## Complete the following
**a)** In the YugabyteDB excerpt, what name does the previous table show after a primary key is added to a table that lacked one?
**b)** Repeat the passage of the YugabyteDB excerpt starting at "YSQL has an" and ending at "a given tablet.", word for word.
**c)** Translate this sentence from the YugabyteDB excerpt into Spanish: "Once you create a primary key on a table, you can not alter it."

## Excerpt provided
In this illustration, the primary key (PK) is the partition key. In the table above, there is no declared primary key, but there is `ybrowid`. `ybrowid` functions as a hidden PK for a row with a random Universal Unique Identifier (UUID) value. As a result,  `ybrowid` serves as the partition key for the table without a declared PK.

The hash value of the partition key results in a hexadecimal value. This value falls between the lower and upper values of a `hash_split` range for a tablet leader. 

YSQL has an built-in function that shows the integer form of the hash code: `yb_hash_code()` . This built-in function returns an integer, making it easier to interpret the hexadecimal values of a hash_splt range.

However, because YugabyteDB does not expose `ybrowid` to a database user, it is not possible to use `yb_hash_code()` to determine what is the integer value for the hash code of `ybrowid`. 

### q2 | Alter the table and add a Primary Key
To help illuminate how YugabyteDB distributes data, you can a create primary key  for the `k` column of the table. Later, you will use the `yb_code_hash()` built-in function and the primary key to show where various rows live on a given tablet.

Because there is not an existing primary key (PK) for `tbl_no_pk`, it is possible to add a one.

> IMPORTANT
> 
> Once you create a primary key on a table, you can not alter it.

Here are examples of how to define a primary key for a single column, using either consistent hash sharding or range sharding:
 - `PRIMARY KEY (k)` for hash  [DEFAULT]
 - `PRIMARY KEY (k hash)` for hash
 - `PRIMARY KEY (k asc)` for range

> NOTE
> 
> In this scenario, when you add a primary key to a table that does not have one, YugabyteDB will need to recreate the entire table behind the scenes and distribute the data according to PK sharding algorithm, range or hash. The previous table with the table id will show the table name as table_name_temp_old. The newly created table will have a new table id.

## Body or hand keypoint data
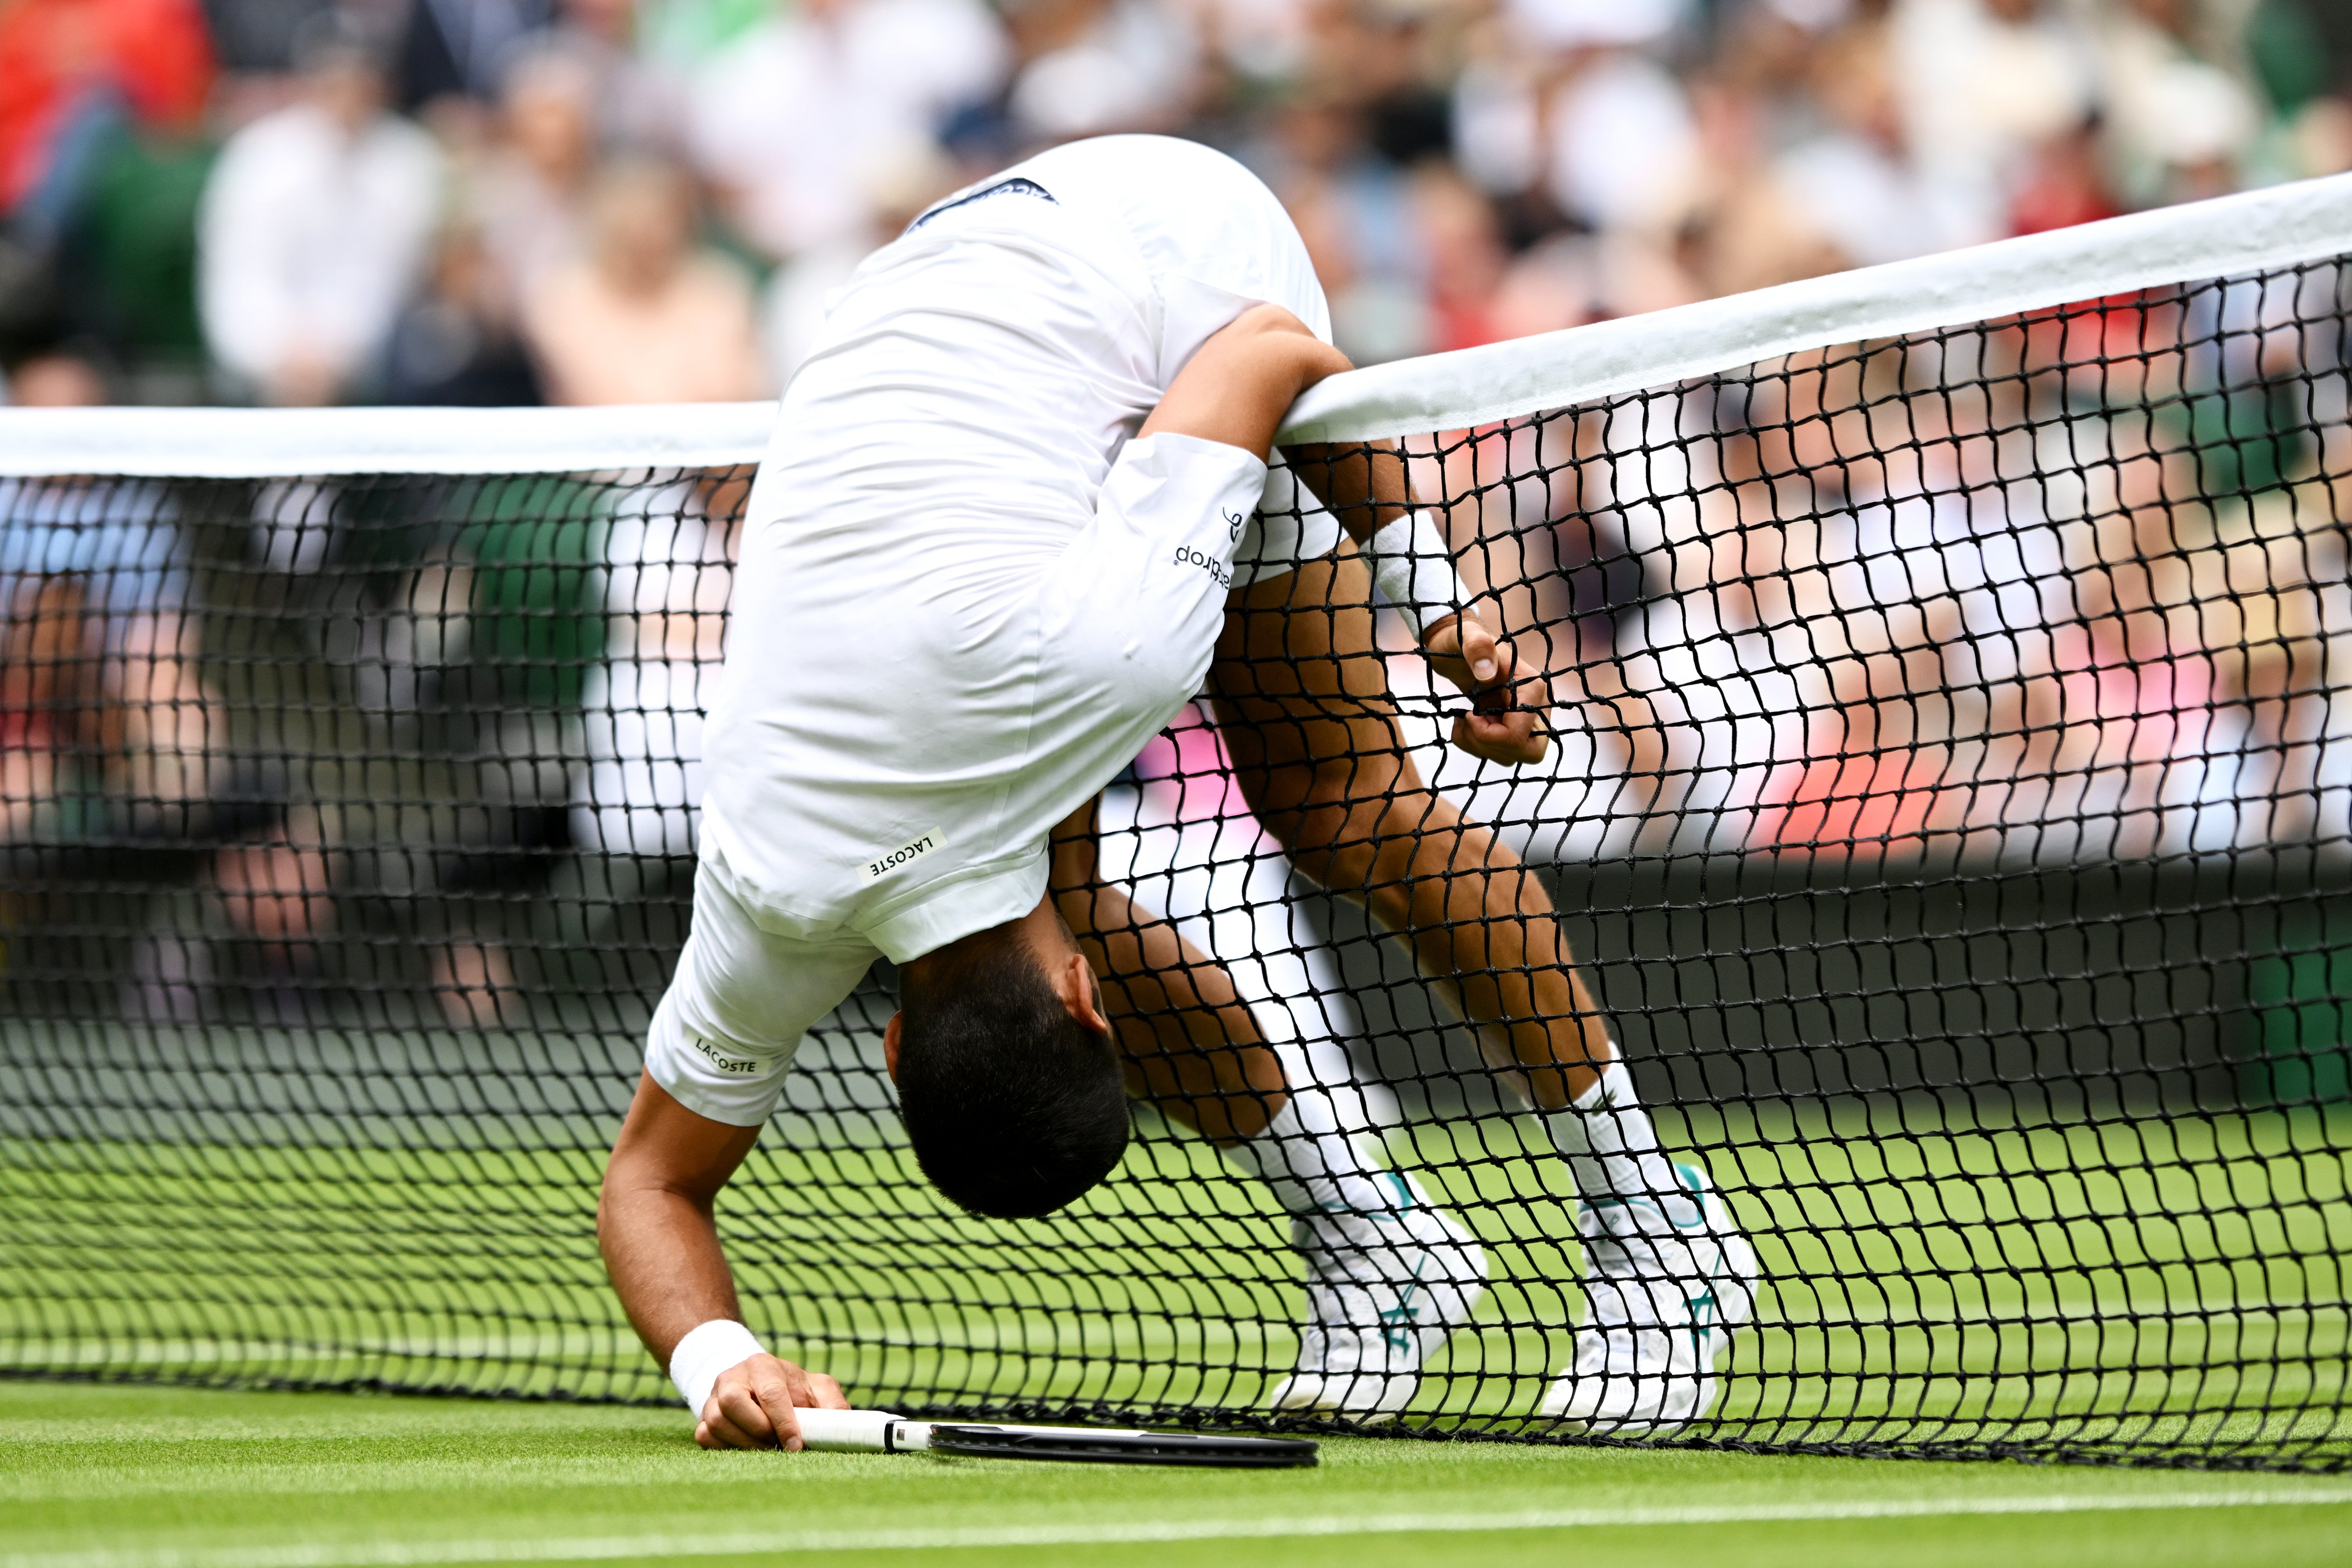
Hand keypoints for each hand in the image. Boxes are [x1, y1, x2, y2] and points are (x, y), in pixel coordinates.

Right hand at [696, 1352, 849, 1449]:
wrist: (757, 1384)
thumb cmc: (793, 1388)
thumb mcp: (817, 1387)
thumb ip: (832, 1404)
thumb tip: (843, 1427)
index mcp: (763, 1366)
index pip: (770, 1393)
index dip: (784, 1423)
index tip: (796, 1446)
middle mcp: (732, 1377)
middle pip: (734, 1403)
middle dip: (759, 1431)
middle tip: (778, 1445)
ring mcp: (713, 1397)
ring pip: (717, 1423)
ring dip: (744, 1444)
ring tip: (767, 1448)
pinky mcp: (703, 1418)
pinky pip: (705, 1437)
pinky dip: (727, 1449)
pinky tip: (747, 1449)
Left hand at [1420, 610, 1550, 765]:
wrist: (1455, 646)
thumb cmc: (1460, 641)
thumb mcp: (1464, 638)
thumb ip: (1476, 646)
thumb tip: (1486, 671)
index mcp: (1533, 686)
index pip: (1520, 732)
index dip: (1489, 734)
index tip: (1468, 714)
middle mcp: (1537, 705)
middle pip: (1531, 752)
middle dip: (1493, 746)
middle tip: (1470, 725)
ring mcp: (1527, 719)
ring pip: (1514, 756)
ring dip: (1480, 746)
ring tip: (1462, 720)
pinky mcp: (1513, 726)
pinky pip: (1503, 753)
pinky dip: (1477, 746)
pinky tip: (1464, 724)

## Solution set
**a)** It shows the table name as table_name_temp_old.

**b)**
YSQL has an built-in function that shows the integer form of the hash code: `yb_hash_code()` . This built-in function returns an integer, making it easier to interpret the hexadecimal values of a hash_splt range.

However, because YugabyteDB does not expose `ybrowid` to a database user, it is not possible to use `yb_hash_code()` to determine what is the integer value for the hash code of `ybrowid`. 

### q2 | Alter the table and add a Primary Key
To help illuminate how YugabyteDB distributes data, you can a create primary key  for the `k` column of the table. Later, you will use the `yb_code_hash()` built-in function and the primary key to show where various rows live on a given tablet.

**c)** Una vez que crea una clave primaria en una tabla, no puede modificarla.